_EXERCISE:_ Starting at the line that contains "Build a gazetteer for the", restate each line word for word through the final line of the data, keeping both ends.

_Items from a data source:_
BEGIN
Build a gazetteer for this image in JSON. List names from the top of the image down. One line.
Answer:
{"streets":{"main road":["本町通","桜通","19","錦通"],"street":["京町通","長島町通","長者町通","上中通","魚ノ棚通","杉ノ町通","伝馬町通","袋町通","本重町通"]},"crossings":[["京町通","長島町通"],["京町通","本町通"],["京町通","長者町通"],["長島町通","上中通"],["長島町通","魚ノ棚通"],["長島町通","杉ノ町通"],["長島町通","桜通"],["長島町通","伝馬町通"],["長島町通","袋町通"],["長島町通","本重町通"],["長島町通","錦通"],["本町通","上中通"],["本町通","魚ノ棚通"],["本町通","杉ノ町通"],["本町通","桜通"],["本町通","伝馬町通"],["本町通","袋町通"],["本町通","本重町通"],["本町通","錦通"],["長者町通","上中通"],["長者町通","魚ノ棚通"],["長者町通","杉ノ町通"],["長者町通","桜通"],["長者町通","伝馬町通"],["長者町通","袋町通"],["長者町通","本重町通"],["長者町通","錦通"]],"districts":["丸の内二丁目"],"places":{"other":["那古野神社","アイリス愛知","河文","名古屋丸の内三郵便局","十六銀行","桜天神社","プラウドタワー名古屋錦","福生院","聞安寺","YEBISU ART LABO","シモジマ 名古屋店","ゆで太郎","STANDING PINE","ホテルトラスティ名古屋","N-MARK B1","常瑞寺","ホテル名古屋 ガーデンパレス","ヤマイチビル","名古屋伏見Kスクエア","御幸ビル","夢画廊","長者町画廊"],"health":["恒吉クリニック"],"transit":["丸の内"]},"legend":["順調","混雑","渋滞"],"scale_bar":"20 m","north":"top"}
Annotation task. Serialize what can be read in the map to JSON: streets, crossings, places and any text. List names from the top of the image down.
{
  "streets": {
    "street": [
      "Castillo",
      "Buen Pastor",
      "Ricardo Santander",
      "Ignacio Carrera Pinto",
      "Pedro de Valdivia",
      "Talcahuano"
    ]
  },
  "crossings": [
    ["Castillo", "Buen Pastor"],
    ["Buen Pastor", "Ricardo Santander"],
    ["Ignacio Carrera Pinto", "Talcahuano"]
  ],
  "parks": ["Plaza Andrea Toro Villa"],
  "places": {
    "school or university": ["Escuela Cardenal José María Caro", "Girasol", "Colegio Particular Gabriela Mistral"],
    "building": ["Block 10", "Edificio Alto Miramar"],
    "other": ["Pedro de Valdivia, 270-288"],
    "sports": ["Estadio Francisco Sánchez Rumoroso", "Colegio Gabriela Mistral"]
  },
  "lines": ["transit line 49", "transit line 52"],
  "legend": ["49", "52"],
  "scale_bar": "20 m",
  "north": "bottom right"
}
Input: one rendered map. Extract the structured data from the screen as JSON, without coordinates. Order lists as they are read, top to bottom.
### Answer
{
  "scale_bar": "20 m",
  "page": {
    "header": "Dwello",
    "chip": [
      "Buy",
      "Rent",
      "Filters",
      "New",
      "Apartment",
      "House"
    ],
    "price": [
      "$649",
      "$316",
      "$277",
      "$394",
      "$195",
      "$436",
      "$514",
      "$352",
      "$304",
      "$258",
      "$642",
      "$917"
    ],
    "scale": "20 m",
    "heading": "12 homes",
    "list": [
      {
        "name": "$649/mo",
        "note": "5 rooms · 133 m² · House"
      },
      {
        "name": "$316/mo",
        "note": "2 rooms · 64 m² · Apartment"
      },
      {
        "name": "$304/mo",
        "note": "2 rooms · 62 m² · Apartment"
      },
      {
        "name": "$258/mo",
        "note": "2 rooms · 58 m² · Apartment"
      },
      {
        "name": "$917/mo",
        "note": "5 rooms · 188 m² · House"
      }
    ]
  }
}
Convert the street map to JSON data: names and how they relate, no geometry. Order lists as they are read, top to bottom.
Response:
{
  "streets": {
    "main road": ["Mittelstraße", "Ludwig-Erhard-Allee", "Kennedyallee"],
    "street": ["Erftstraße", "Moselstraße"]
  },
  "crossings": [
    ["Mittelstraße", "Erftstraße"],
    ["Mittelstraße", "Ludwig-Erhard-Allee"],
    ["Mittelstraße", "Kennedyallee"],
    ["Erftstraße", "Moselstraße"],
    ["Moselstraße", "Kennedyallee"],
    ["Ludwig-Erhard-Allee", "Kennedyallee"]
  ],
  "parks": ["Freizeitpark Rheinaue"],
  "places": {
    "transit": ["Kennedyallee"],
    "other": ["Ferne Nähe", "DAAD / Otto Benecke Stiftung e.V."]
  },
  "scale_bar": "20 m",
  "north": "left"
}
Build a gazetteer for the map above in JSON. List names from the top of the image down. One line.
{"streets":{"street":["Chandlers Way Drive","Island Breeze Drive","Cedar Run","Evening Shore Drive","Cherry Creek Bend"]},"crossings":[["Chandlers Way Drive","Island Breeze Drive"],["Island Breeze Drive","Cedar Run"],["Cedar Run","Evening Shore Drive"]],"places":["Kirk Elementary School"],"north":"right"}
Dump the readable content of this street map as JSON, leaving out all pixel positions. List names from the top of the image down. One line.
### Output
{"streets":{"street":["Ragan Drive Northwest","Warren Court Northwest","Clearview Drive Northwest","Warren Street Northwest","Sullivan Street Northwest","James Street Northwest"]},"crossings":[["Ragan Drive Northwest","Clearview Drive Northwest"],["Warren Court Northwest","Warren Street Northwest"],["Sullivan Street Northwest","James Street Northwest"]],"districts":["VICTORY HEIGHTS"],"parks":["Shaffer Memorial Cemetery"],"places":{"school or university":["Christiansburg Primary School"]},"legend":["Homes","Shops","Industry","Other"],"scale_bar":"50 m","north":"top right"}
END
_ANSWER TO THE PROBLEM:_
Build a gazetteer for the map above in JSON. List names from the top of the image down. One line.
{"streets":{"street":["Chandlers Way Drive","Island Breeze Drive","Cedar Run","Evening Shore Drive","Cherry Creek Bend"]},"crossings":[["Chandlers Way Drive","Island Breeze Drive"],["Island Breeze Drive","Cedar Run"],["Cedar Run","Evening Shore Drive"]],"places":["Kirk Elementary School"],"north":"right"}
Dump the readable content of this street map as JSON, leaving out all pixel positions. List names from the top of the image down. One line.
### Output
{"streets":{"street":["Ragan Drive Northwest","Warren Court Northwest","Clearview Drive Northwest","Warren Street Northwest","Sullivan Street Northwest","James Street Northwest"]},"crossings":[["Ragan Drive Northwest","Clearview Drive Northwest"],["Warren Court Northwest","Warren Street Northwest"],["Sullivan Street Northwest","James Street Northwest"]],"districts":["VICTORY HEIGHTS"],"parks":["Shaffer Memorial Cemetery"],"places":{"school or university":["Christiansburg Primary School"]},"legend":["Homes","Shops","Industry","Other"],"scale_bar":"50 m","north":"top right"}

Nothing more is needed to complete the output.